**Task directions**
This exercise calls for copying every line below that holds the word "group".
(Beginning of Records shown)
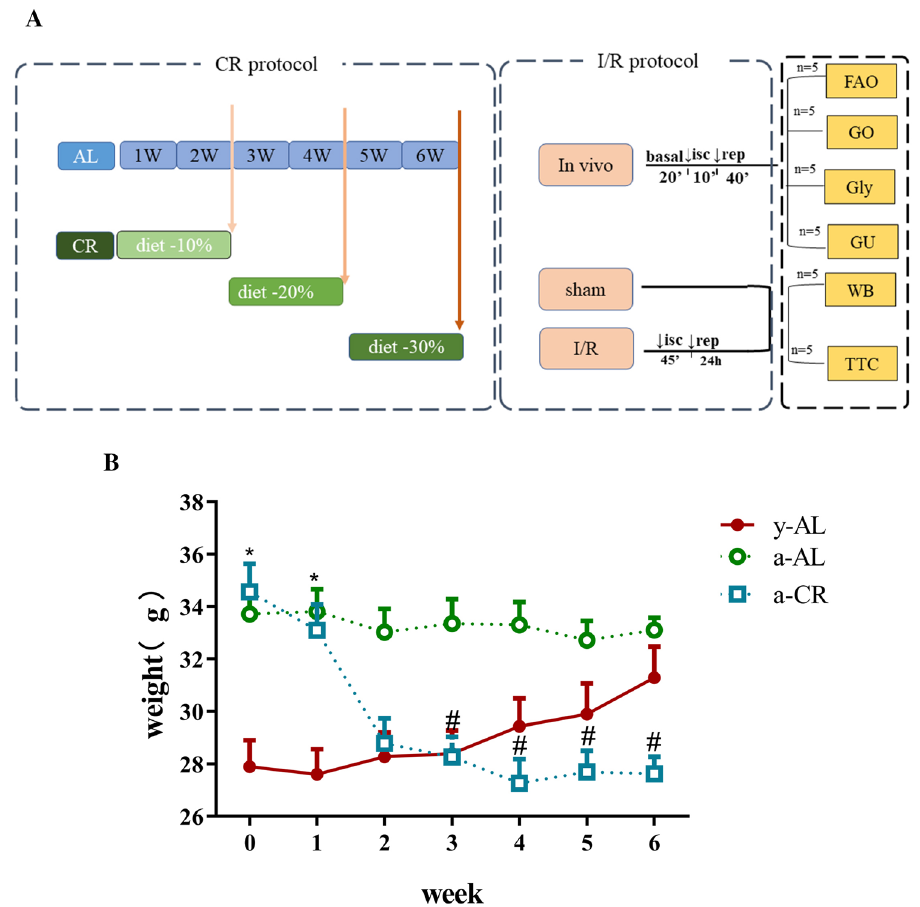
Figure 1. CR decreases mice body weight. ( A ) Experimental design. A 6-week model of caloric restriction CR and a myocardial I/R injury model were established. AL ad libitum, CR caloric restriction, FAO fatty acid oxidation, GO glucose oxidation, Gly glycolysis, GU glucose uptake. ( B ) Body weight changes of mice in each group during 6-week caloric restriction. * P < 0.05 vs y-AL; # P < 0.05 vs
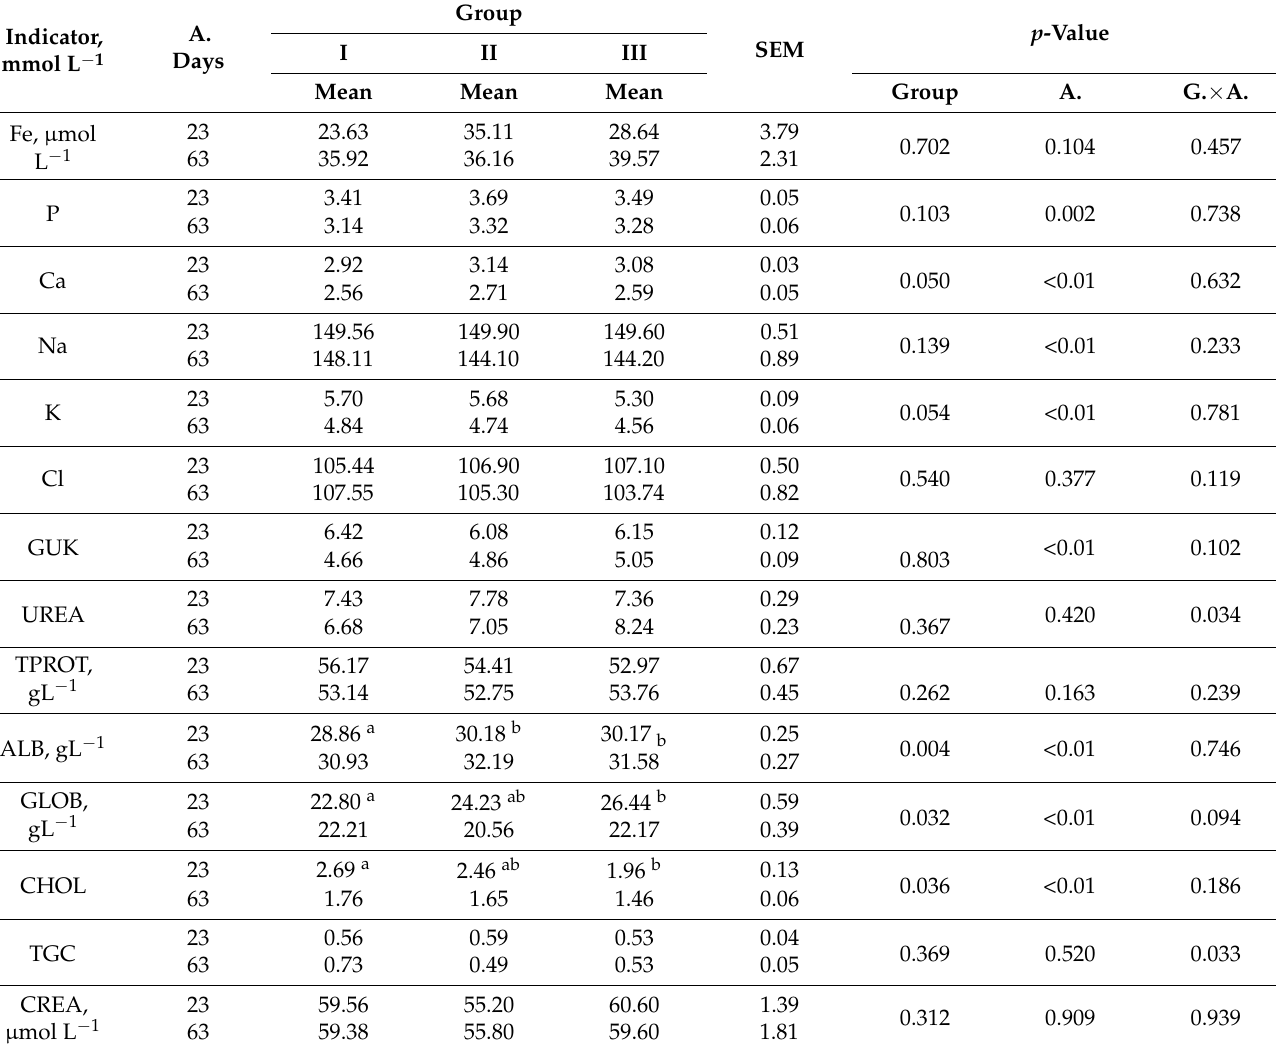
Table 4. Blood biochemical indicators in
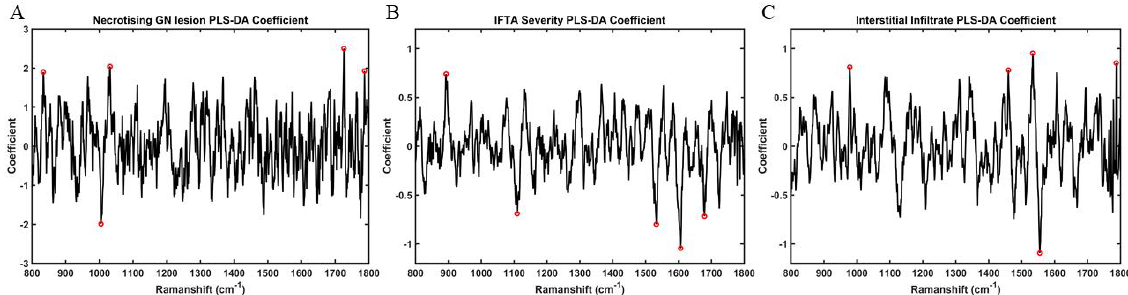
Figure 5. PLS-DA coefficients for identification of spectral biomarkers from tissue samples (n = 27) —( A ) Wavenumber variables associated with necrotising glomerular (GN) lesions: 1726 cm − 1 (C=O stretching vibrations of cortisone), 1031 cm − 1 (C-H in-plane bending mode of phenylalanine), 833 cm − 1 (asymmetric O-P-O stretching of tyrosine), 1787 cm − 1 (C=O stretching vibrations of cor- tisone) ( B ) Wavenumber variables associated with interstitial fibrosis & tubular atrophy (IFTA): 893 cm − 1 (phosphodiester deoxyribose) ( C ) Wavenumber variables associated with interstitial infil- trate: 1533 cm − 1 (amide carbonyl group vibrations and aromatic hydrogens), 1787 cm − 1 (C=O stretch- ing vibrations of cortisone), 978 cm − 1 (C-C stretching in β -sheet proteins), 1459 cm − 1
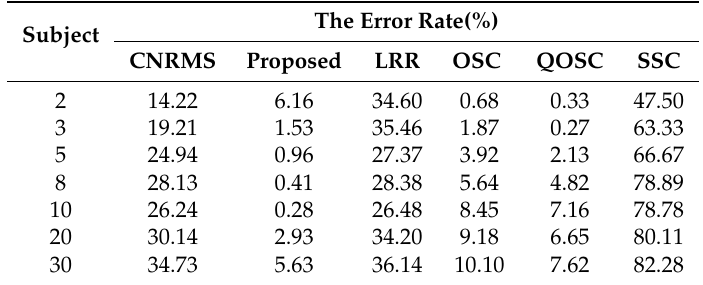
Table 1. Face clustering error rate (%) on the BU-4DFE dataset for 2,3,5,8,10,20,30 subject classes.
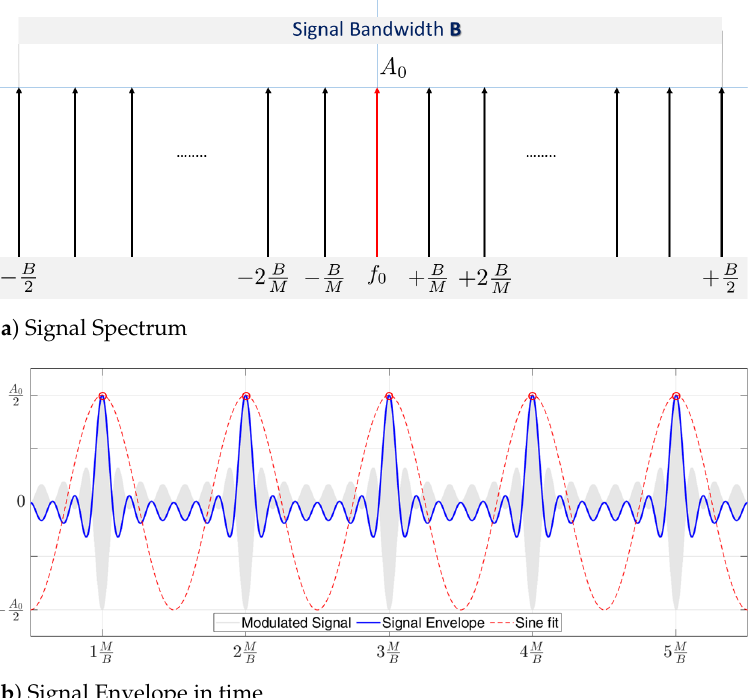
Figure 2. Example of a generic multi-tone signal with constant tones amplitude and Sine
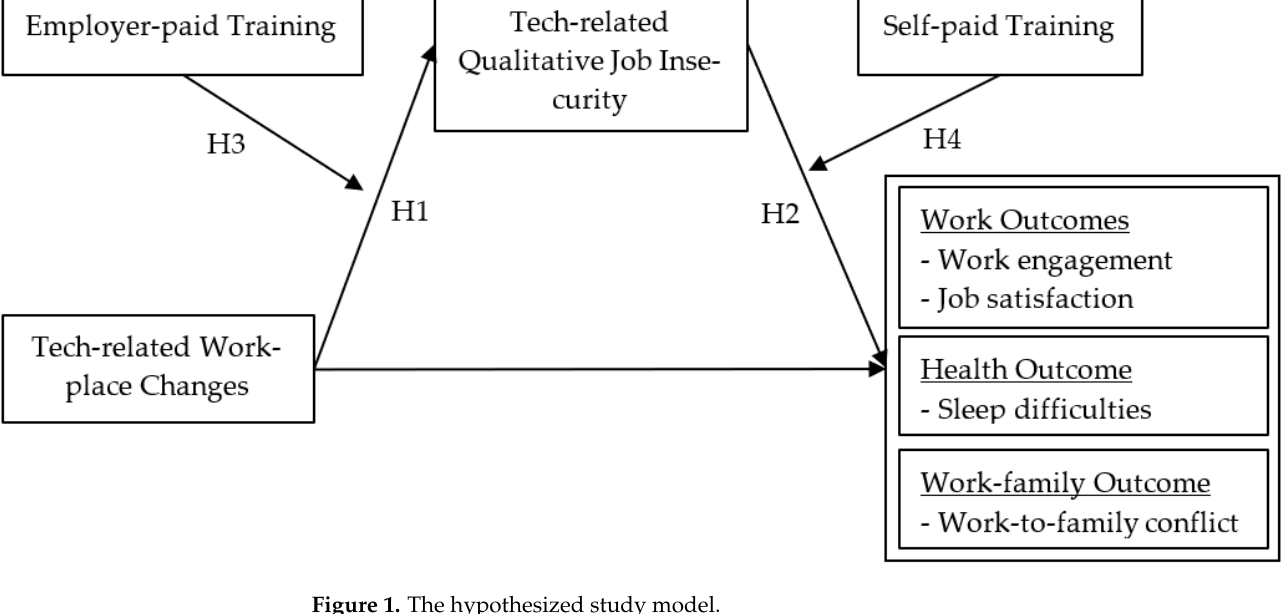
Figure 1. The hypothesized study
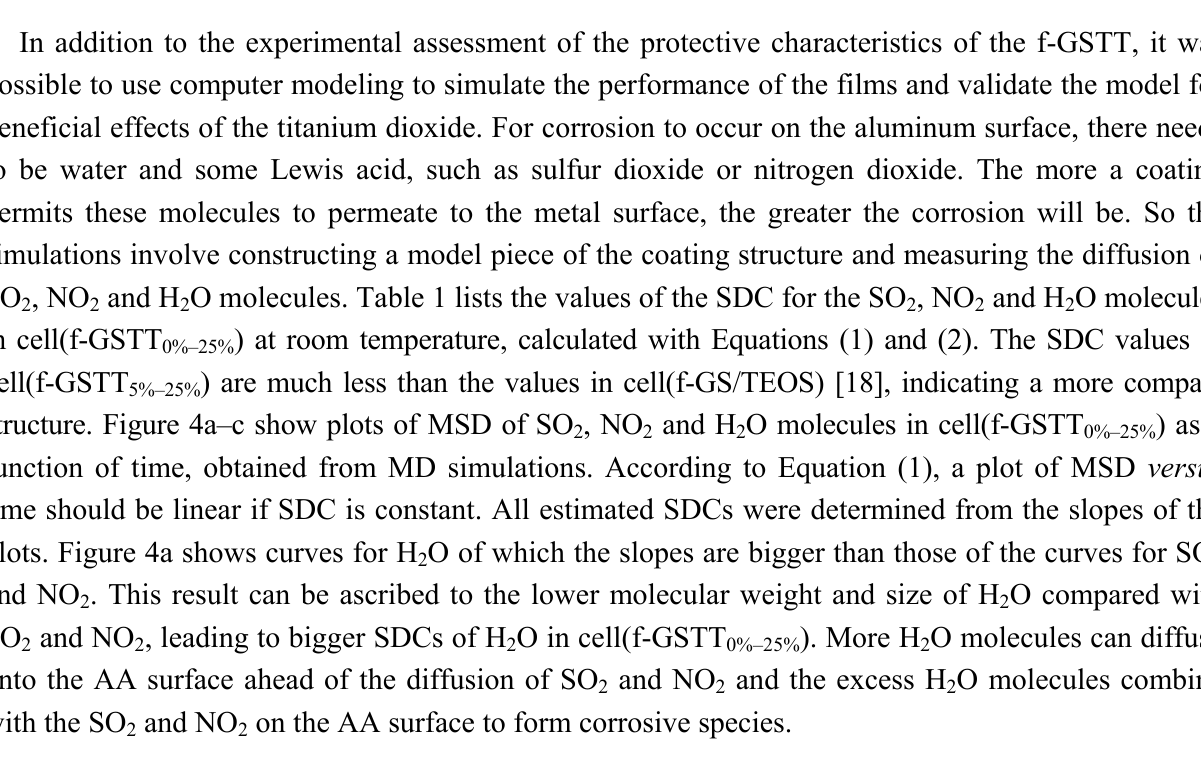
Table 1. Estimated self-diffusion coefficient (SDC) for SO cell(f-GSTT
(End of Records shown)
**Reply**
Figure 1. CR decreases mice body weight. ( A ) Experimental design. A 6-week model of caloric restriction CR and a myocardial I/R injury model were established. AL ad libitum, CR caloric restriction, FAO fatty acid oxidation, GO glucose oxidation, Gly glycolysis, GU glucose uptake. ( B ) Body weight changes of mice in each group during 6-week caloric restriction. * P < 0.05 vs y-AL; # P < 0.05 vs
Figure 5. PLS-DA coefficients for identification of spectral biomarkers from tissue samples (n = 27) —( A ) Wavenumber variables associated with necrotising glomerular (GN) lesions: 1726 cm − 1 (C=O stretching vibrations of cortisone), 1031 cm − 1 (C-H in-plane bending mode of phenylalanine), 833 cm − 1 (asymmetric O-P-O stretching of tyrosine), 1787 cm − 1 (C=O stretching vibrations of cor- tisone) ( B ) Wavenumber variables associated with interstitial fibrosis & tubular atrophy (IFTA): 893 cm − 1 (phosphodiester deoxyribose) ( C ) Wavenumber variables associated with interstitial infil- trate: 1533 cm − 1 (amide carbonyl group vibrations and aromatic hydrogens), 1787 cm − 1 (C=O stretch- ing vibrations of cortisone), 978 cm − 1 (C-C stretching in β -sheet proteins), 1459 cm − 1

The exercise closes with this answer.